(Stored items)
========

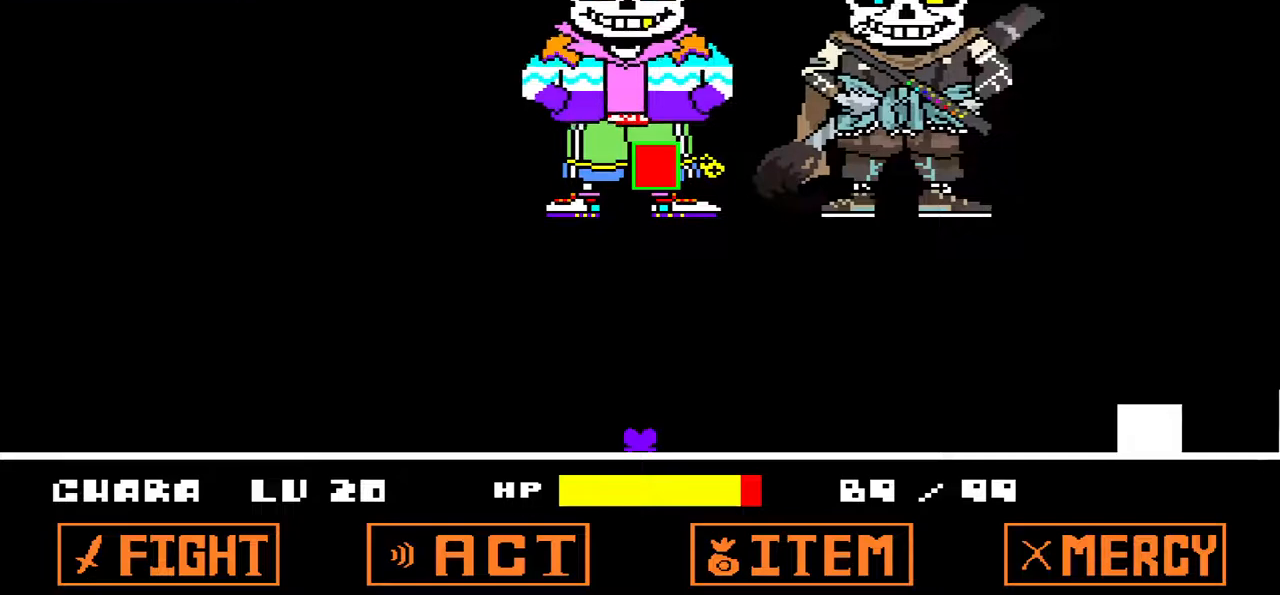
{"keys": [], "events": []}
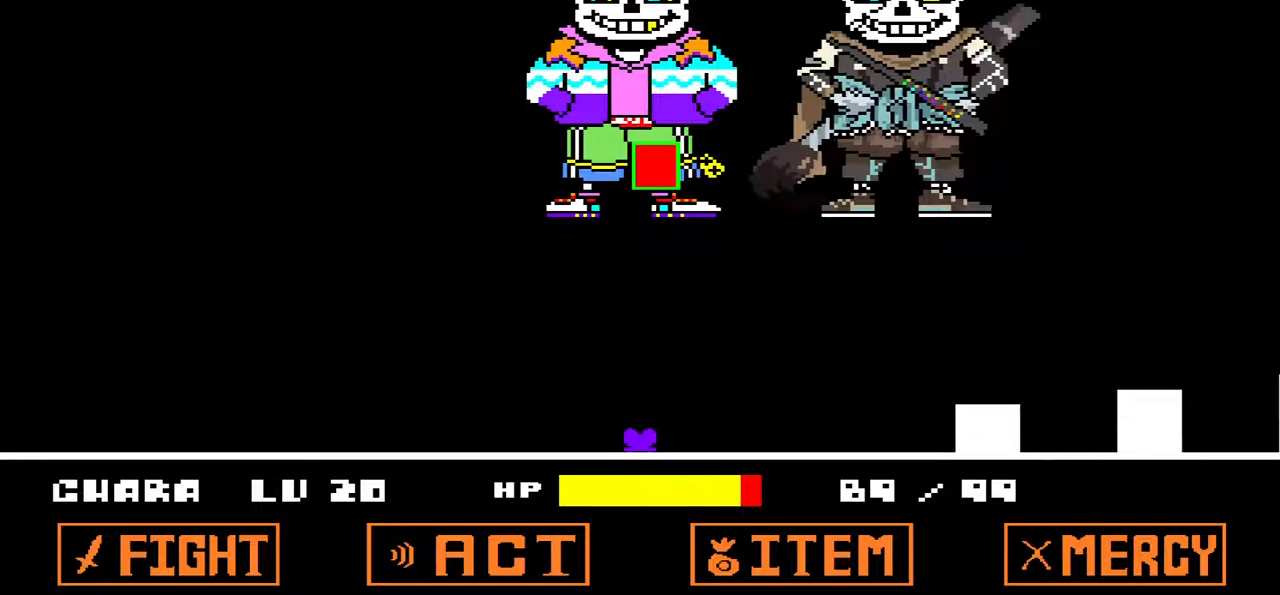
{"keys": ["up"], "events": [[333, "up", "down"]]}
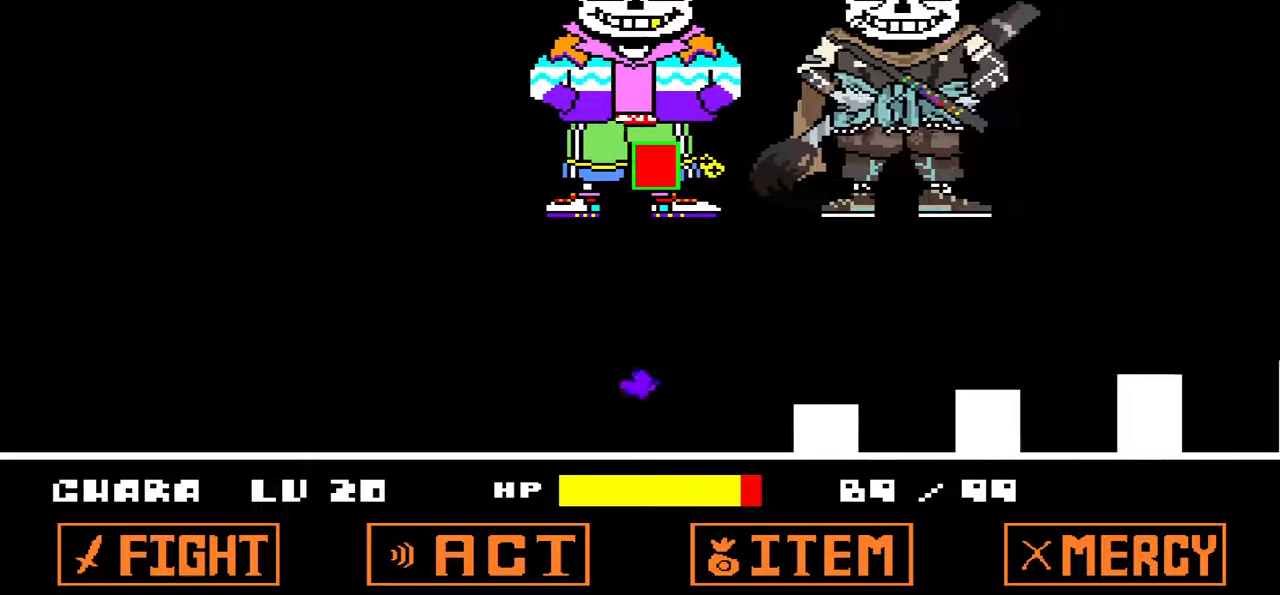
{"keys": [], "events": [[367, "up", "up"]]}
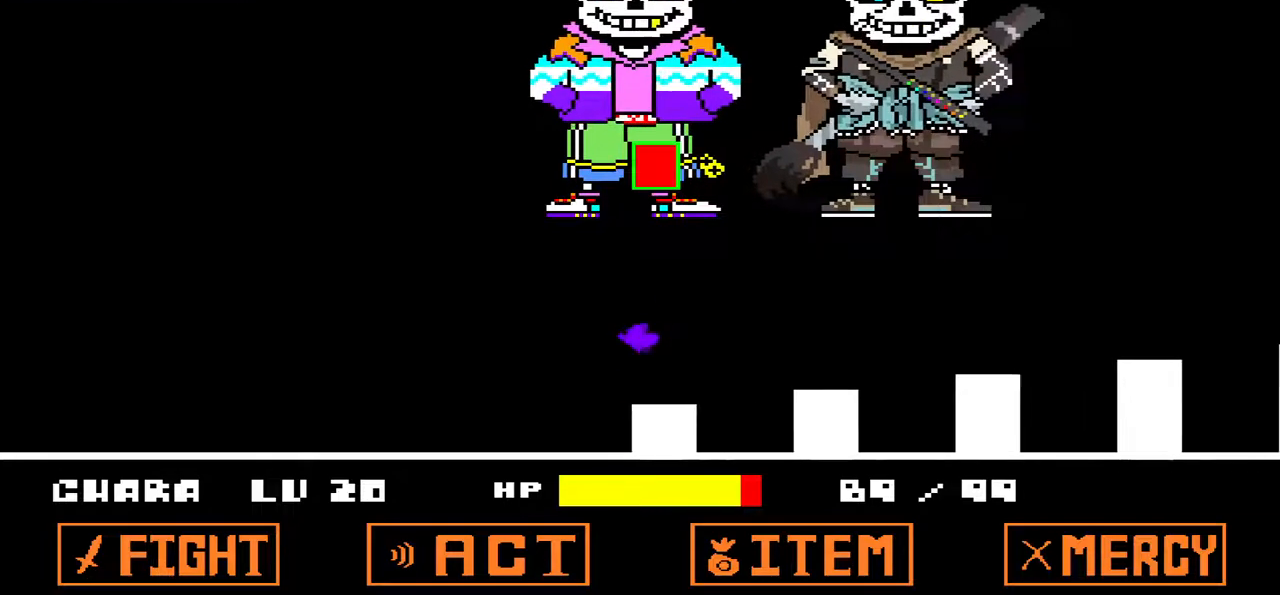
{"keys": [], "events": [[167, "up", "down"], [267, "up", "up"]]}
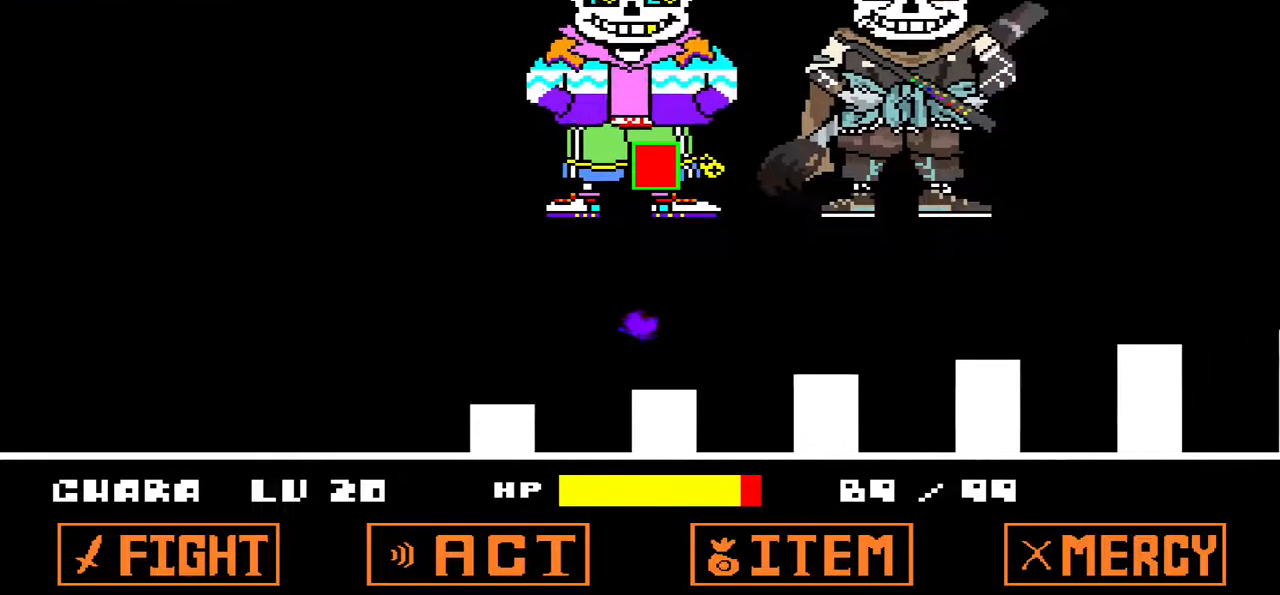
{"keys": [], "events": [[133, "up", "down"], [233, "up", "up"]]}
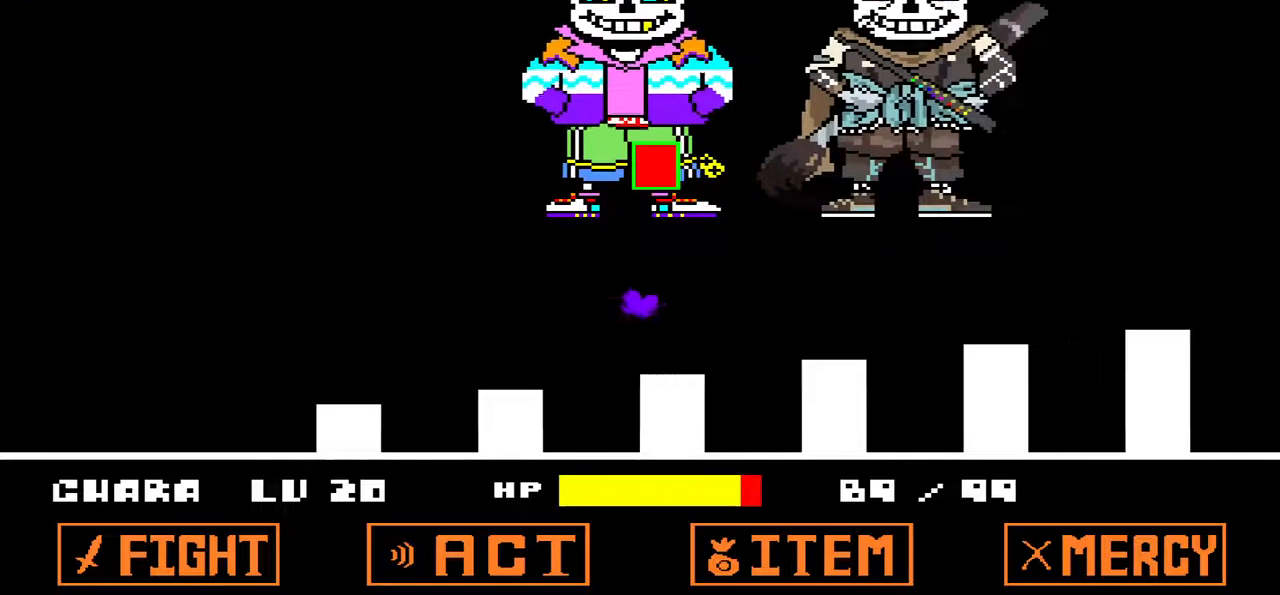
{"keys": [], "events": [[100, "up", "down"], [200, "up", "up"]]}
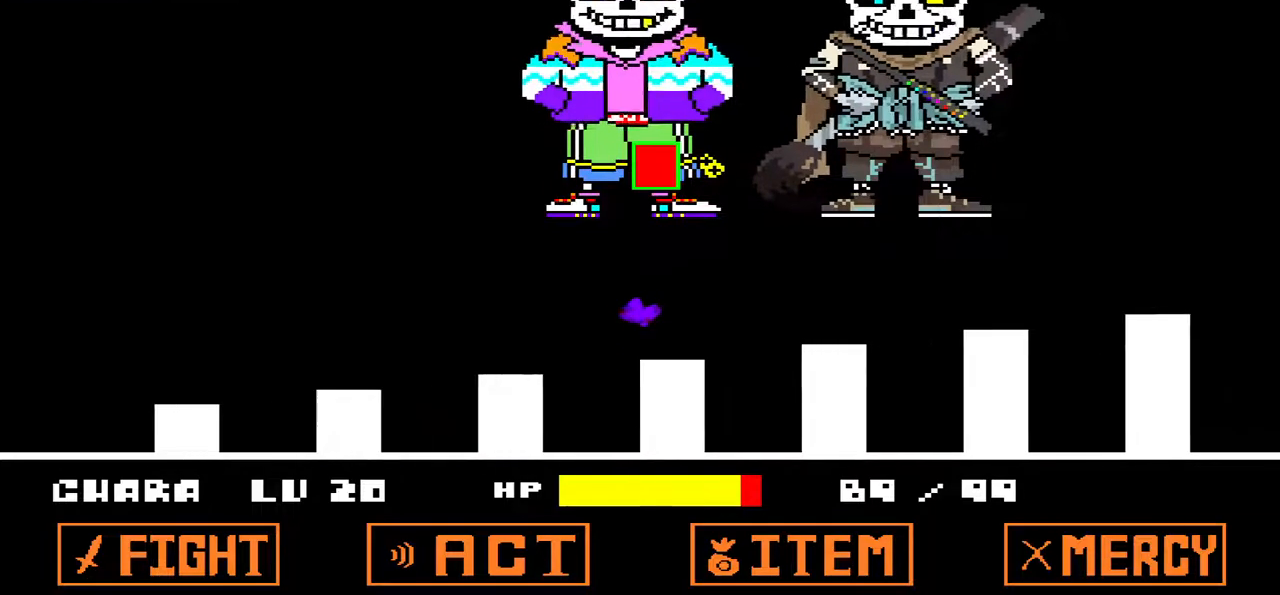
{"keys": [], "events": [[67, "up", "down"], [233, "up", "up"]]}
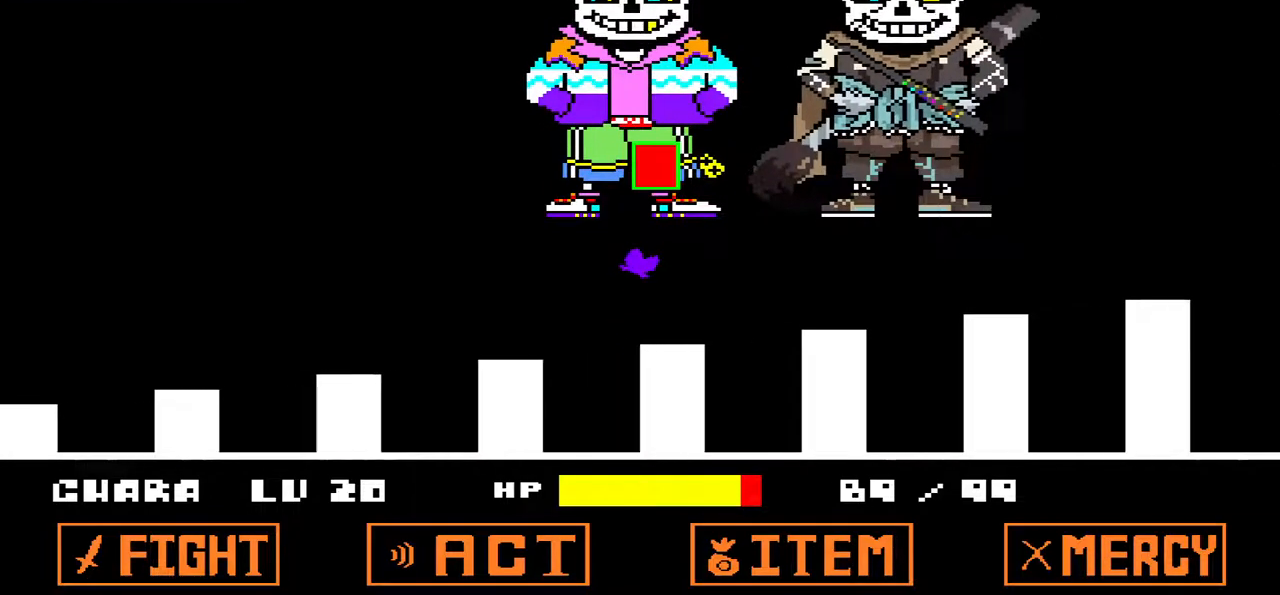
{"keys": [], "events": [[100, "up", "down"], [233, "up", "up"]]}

========

* **The task**: Work out how many lines of the entries contain the word "down", and answer with that number alone.

* **Answer box**: 6